What is Taxonomy (And Why is it So Important to Search Marketing)?
Taxonomy: Although the primary meaning refers to the scientific classification of organisms, it’s a term that also comes up often in discussions of to the technological backbone of search marketing.
But what does it mean exactly? And why is it such a crucial part of what we do at MatchCraft? We sat down with MatchCraft’s Taxonomy team to get a better understanding.
So what does “taxonomy” mean at MatchCraft?
In search marketing technology, taxonomy is a multi-tiered collection of business categories made up of keywords and ad copy.
The taxonomy is at the core of what we do. It’s the key to creating campaigns that match the right search queries with the right merchants – and to being able to do so efficiently, in a repeatable and scalable way.
Having a solid, relevant and precise taxonomy is important because it allows our partners to launch dozens or even hundreds of merchant campaigns in a short period of time.

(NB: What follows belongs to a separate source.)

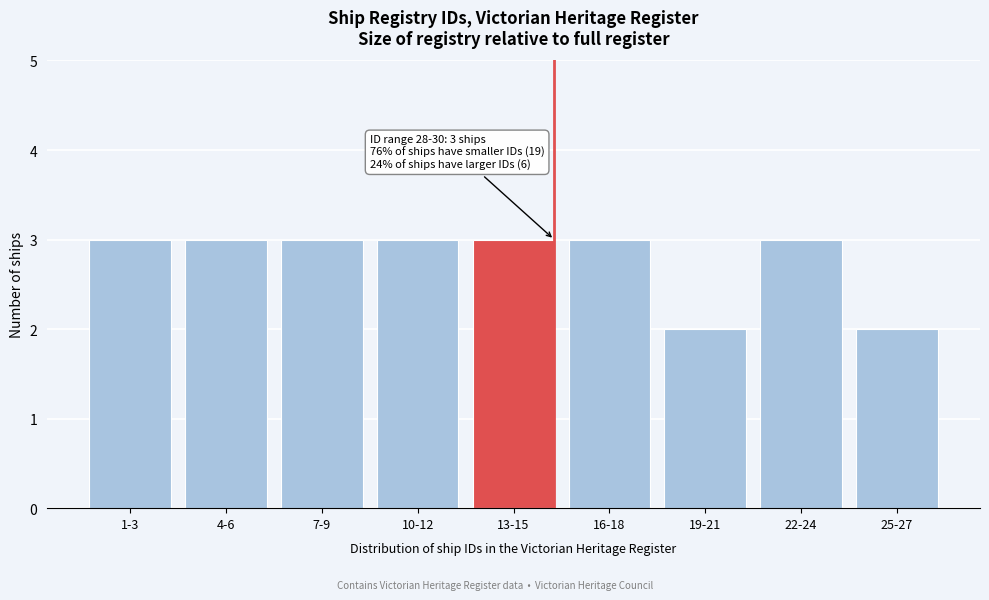

Reading right to left, what are all the values shown in this chart?

2	3	2	3	3	3	3	3	3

It also improves overall campaign performance and reduces the need for customized optimizations.
MatchCraft works with partners in over 42 countries and 23 languages. Is the taxonomy the same across all these different places?
No. A good taxonomy is a linguistic and cultural representation of the businesses in a specific market.

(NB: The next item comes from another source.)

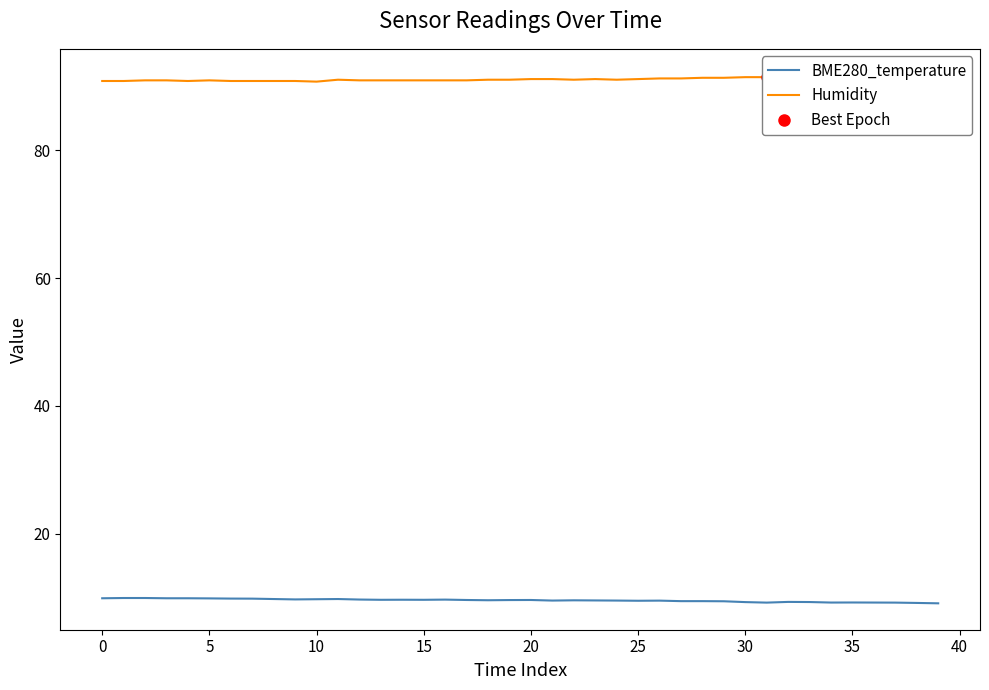

What is the spread (max minus min) of values at 13?

81.2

When we create any taxonomy, we hire native language speakers who understand search engine marketing, know the best practices for MatchCraft’s platform and are immersed in their local country and language. They create the category structure that mirrors the way businesses and services are packaged in their respective countries.
Ad copy must be adjusted for each country. Translation alone doesn’t work; what sounds fluent and creative in one language is often clumsy in another. Even two countries that share a language may have different idioms. The native speakers add the little linguistic nuances that make the ad copy work for each country’s users.
What’s the process for creating a taxonomy?
We start by creating the skeleton, deciding which high-level areas we need to cover. Next we create subsets, or “families,” of related categories, making sure we capture culturally relevant business areas and represent them in the correct way. Then we decide how the areas relate to each other and where in the structure they belong.
Anyone who has worked with hierarchical structures knows what a challenge that can be, as there’s often more than one location that could be correct.
Taxonomy structure and category names set the expectations of both the person creating the ad copy and the campaign manager who will be assigning the categories, so it’s important that the end result is as precise and intuitive as possible.
Does the taxonomy stay the same once it’s created or does it change over time?
We’re constantly evolving our taxonomy based on marketplace shifts, client requests and data. Our taxonomy team is constantly looking at keywords, ad copy and categories that are under-performing to find ways to improve. We add and consolidate categories, add or remove keywords, and adjust ad copy on a regular basis.
It’s never a finished product.
One thing we’ve noticed over the past few years is that users are getting better at searching – their searches are more granular, more specific. Our taxonomies have moved in that direction to keep up with this trend so we can provide better results to our partners and their advertisers.
Can’t you automate the creation of a taxonomy?
Partly, but language and culture are very fluid and always changing.
Every time we tried to use automation to replicate a taxonomy from one country or language to another, we found that we needed a lot of human effort to make it work.
There’s some level of automation, but the quality of the taxonomy – and thus of the campaign performance that results from it – relates directly to a detailed understanding of the culture and language. Automation helps us in things like formatting and quality checks.
At the end of the day, the taxonomy isn’t code – it’s an organic product that reflects human behavior, and as such it’s best understood and shaped by humans. Ideally, creating a taxonomy is a mix of art and science.